Лежа на своей кровати, Агриппа хмурился. Он устал за зиму, и ни шумная возня малышей, ни непристойные анекдотики выпускников его не занимали. Считал дни до каникул и удивлялся, отчего Гай Корнелий ходит такой грустный. На его месте Агриппа прыгал бы до потолка от радости. Внука Суллы не пошлют служить в какую-нибудь азиатскую дыру. Гай сам выберет себе легион и останется в Риме, будет ходить в цирк, увидит самых знаменитых полководцев. Вот бы Марку Агриппе хоть денек пожить в Риме! Он пошел бы к Мамурре и сказал бы: "Доблестный строитель мостов и плотин, я выучил все, что ты написал в своей книге, но я хочу знать больше". И Мамурра повел бы его в сад и показал бы различные виды мостов над быстрым ручьем и сказал бы: "Мы с тобой построим мост через Альпы!" А Марк Агриппа спросит: "Разве через горы строят мосты?" И вот они уже в Альпах, и Мамурра тянет его к обрыву, тянет за руку..,

Агриппа подскочил и, все еще полусонный, рванулся, как бы стараясь освободиться от цепких рук Мамурры, и... проснулся.

У его изголовья стоял Гай Корнелий:

— Выйдем в сад, мне нужно поговорить с тобой…

Лицо у молодого патриция было таким грустным. что у Агриппы сердце екнуло от жалости. Он быстро вскочил, и они вышли в сад.

Луна, большая, багровая, как плод граната, уже похудевшая с одной щеки, низко висела над деревьями. Ветра не было, и их листва казалась черной, точно отлитой из темного тяжелого металла. В притихшем воздухе четко раздавался скрип гальки под ногами. Где-то крикнула ночная птица.

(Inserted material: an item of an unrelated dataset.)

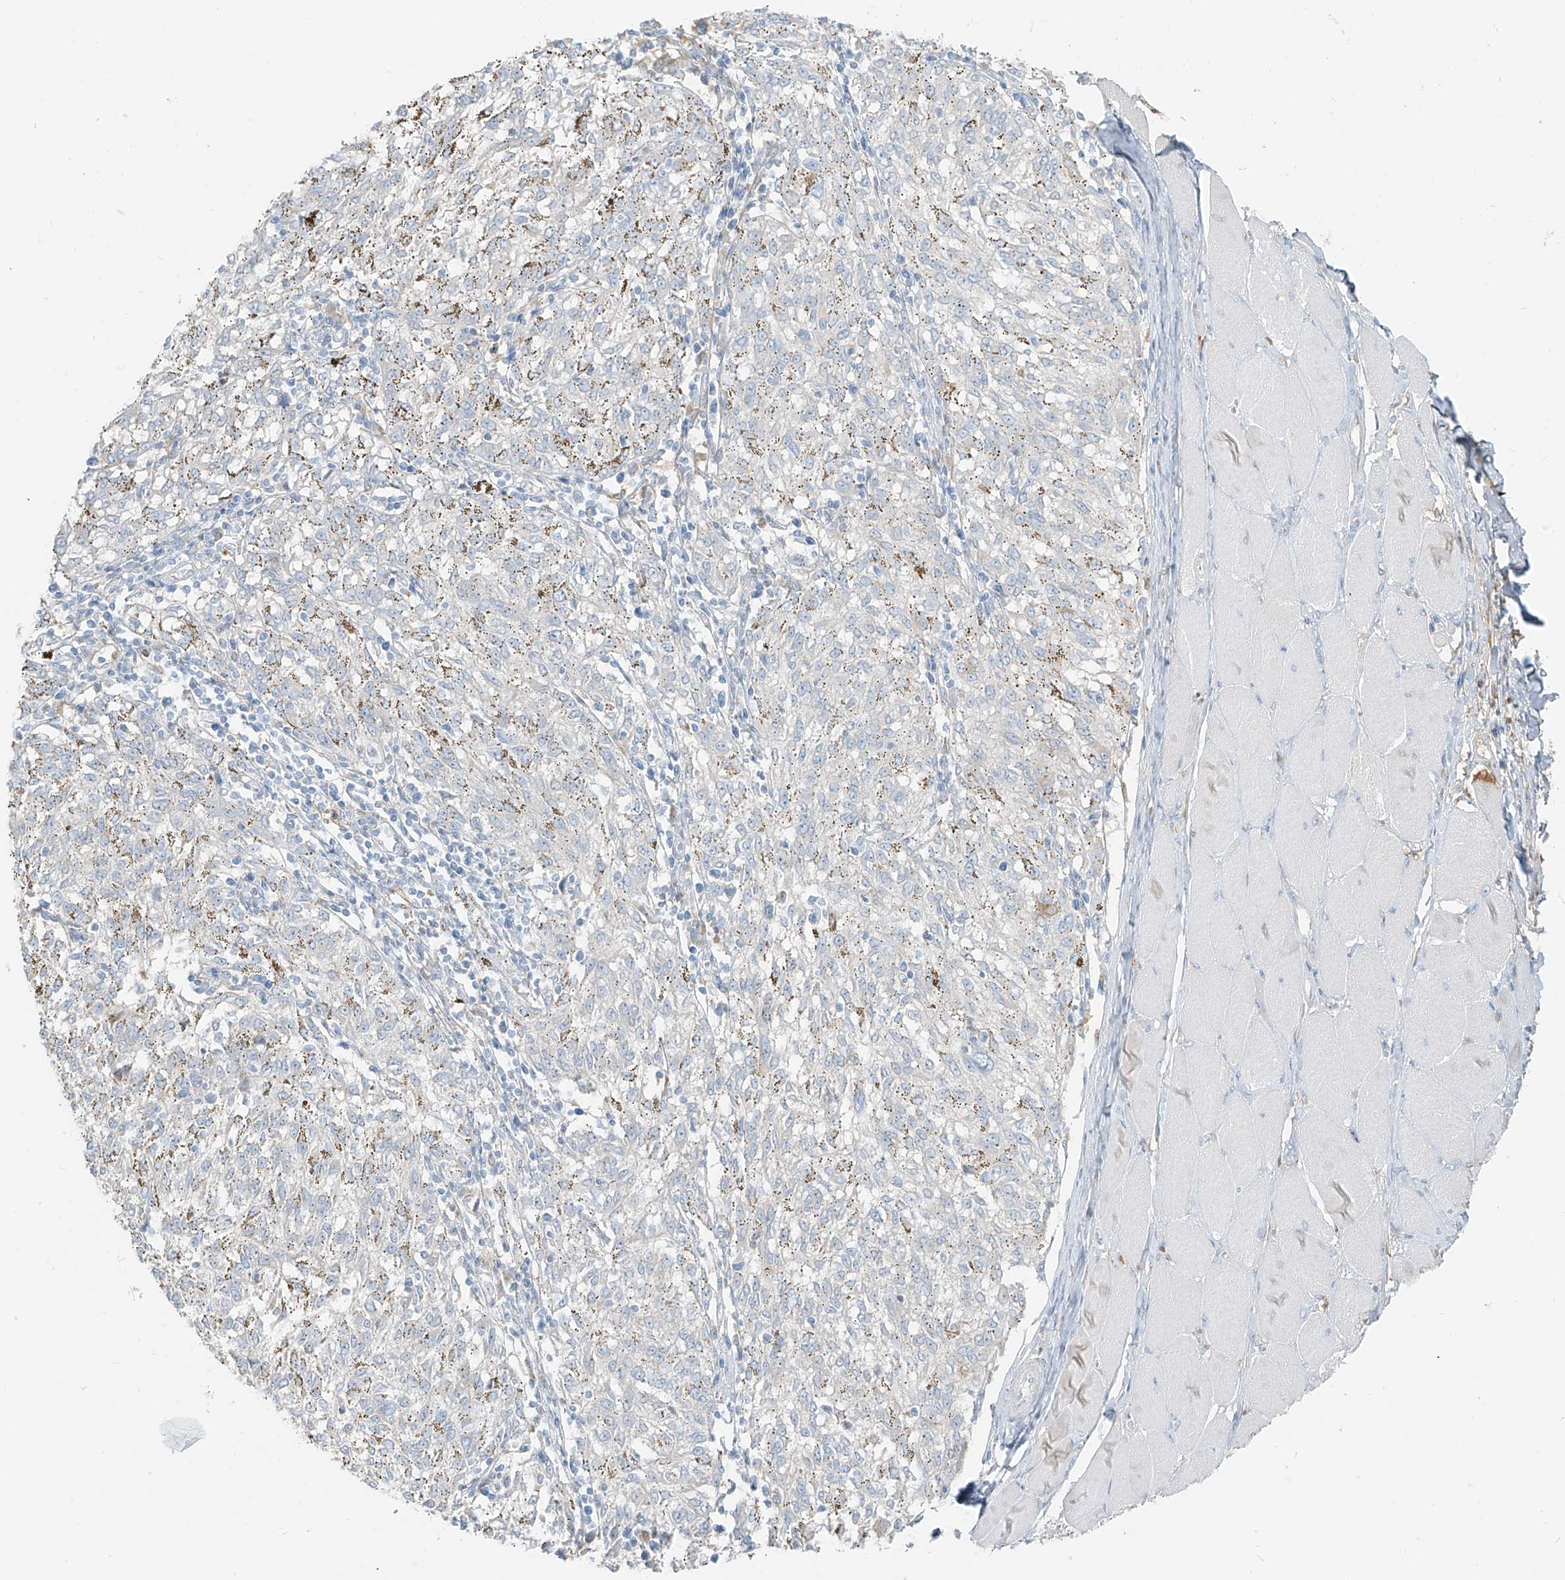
{"staining": {"intensity": "negative", "quantity": "none", "location": "none"}, "tissue": "melanoma", "cell_type": "Tumor cells", "image_type": "cancer", "snomed": [{"axis": "morphology", "description": "Malignant melanoma, NOS"}, {"axis": "topography", "description": "Skin"}], "caption": "Malignant melanoma stained for a protein using immunohistochemistry (IHC) shows no expression tumor cells.", "gene": "FSTL1", "patient": {"sex": "female", "age": 72}}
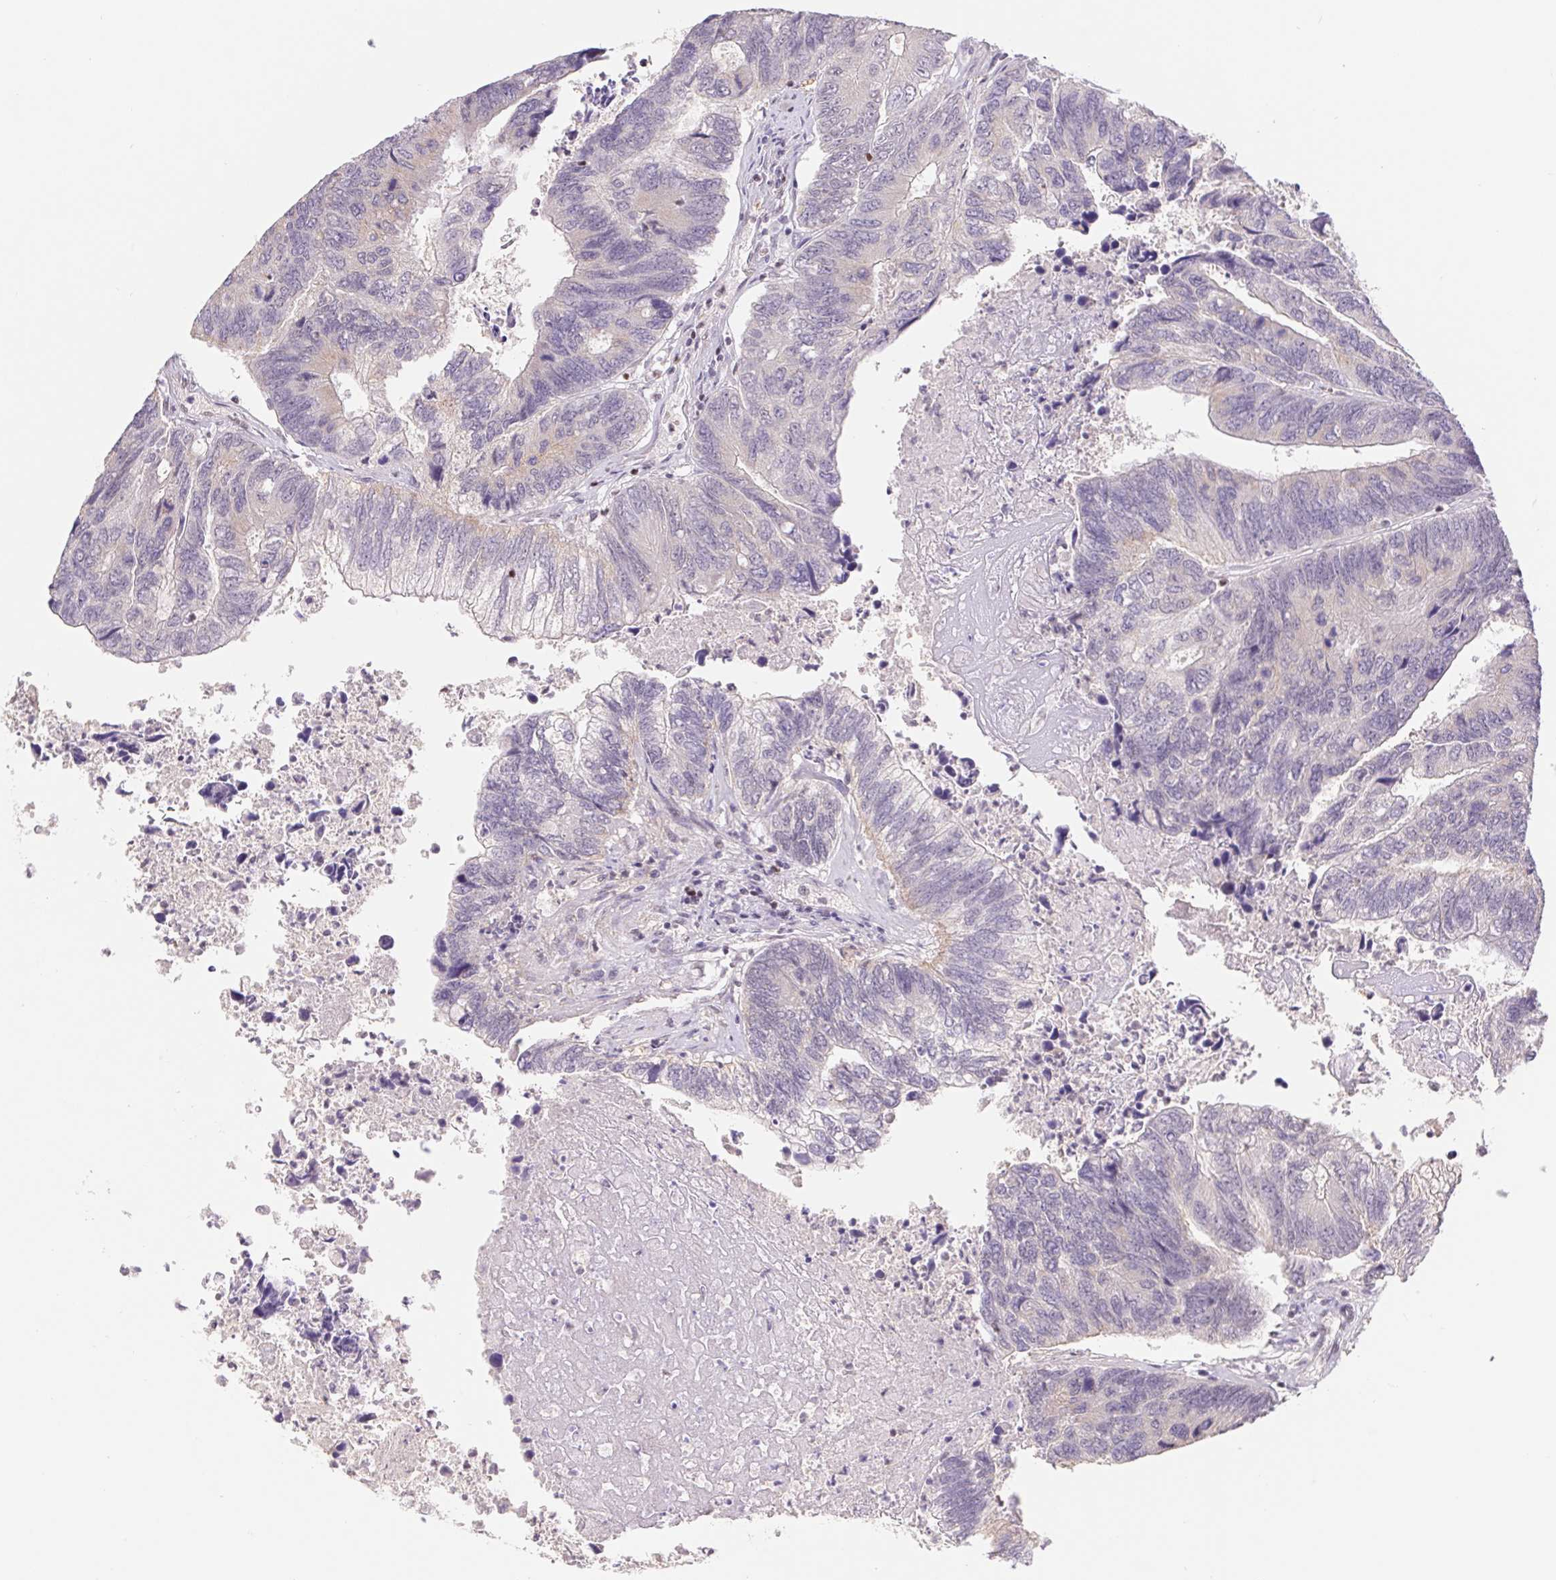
{"staining": {"intensity": "negative", "quantity": "none", "location": "none"}, "tissue": "colorectal cancer", "cell_type": "Tumor cells", "image_type": "cancer", "snomed": [{"axis": "morphology", "description": "Adenocarcinoma, NOS"}, {"axis": "topography", "description": "Colon"}], "caption": "Colorectal cancer was stained to show a protein in brown. There is no significant expression in tumor cells.", "gene": "TRERF1", "patient": {"sex": "female", "age": 67}}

— Я хочу попросить тебя, — тихо начал Корнелий, — присматривай за Фавстом. Я знаю, он скверный, испорченный мальчишка, но он Корнелий, он мой брат... — Гай судорожно вздохнул. Нелегко далось ему это признание. — Прошу тебя, присматривай за ним, помогай ленивцу, удерживай от мелких пакостей. На крупные он, к счастью, пока не способен. — Молодой патриций обнял Агриппу за плечи: — Обещаешь мне? Я буду писать тебе...

— Фавст не любит меня, — дипломатично ответил пицен. — Вряд ли станет слушаться.

— Он никого не любит, — с горечью возразил Гай, — даже меня. Все пороки Суллы в этой маленькой дряни и ни одного его достоинства! Теперь все клянут Суллу, это модно, но наш дед был незаурядным человеком, и я не хочу, чтобы его внук совершенно испакостился!

— Ты, наверное, будешь служить в самом Риме? — спросил Агриппа, чтобы переменить разговор и не обидеть своего декуриона решительным отказом.

— Нет, — с неожиданной резкостью ответил Гай. — Забьюсь в самую что ни на есть захолустную дыру — в Тавриду, в Армению, к самой парфянской границе, где за мной не будет следить тысяча глаз, и ненавидящих, и преданных: "Внук Суллы, внук Суллы!" Знал бы ты, Марк Агриппа, как тяжело быть внуком Суллы, быть Корнелием! Тебе это трудно понять. Что бы ты ни натворил, ты никого неопозоришь, кроме самого себя. Тебя накажут и забудут. У тебя нет предков, которых каждая твоя ошибка, каждый твой промах пятнает. А я Корнелий! За каждый мой шаг, за каждое даже подавленное желание я в ответе перед вереницей теней! Корнелий Сулла, Корнелий Цинна, Корнелия, мать Гракхов, — все они из могил смотрят на меня и ждут... И я должен прийти к ним достойным их. Я знаю, скоро мир расколется на два лагеря, на победителей и побежденных. Но я останусь с теми, кому я обречен! Погибну, защищая выживших из ума старцев и молодых подлецов, вроде моего братца. Если б ты мог понять, какая тяжесть навалилась на меня, понять, как больно в 18 лет знать, что все напрасно, все бессильно! Ни разуму, ни мужеству отдельного человека не воскресить вчерашний день. Ты завтра Рима, я его вчера!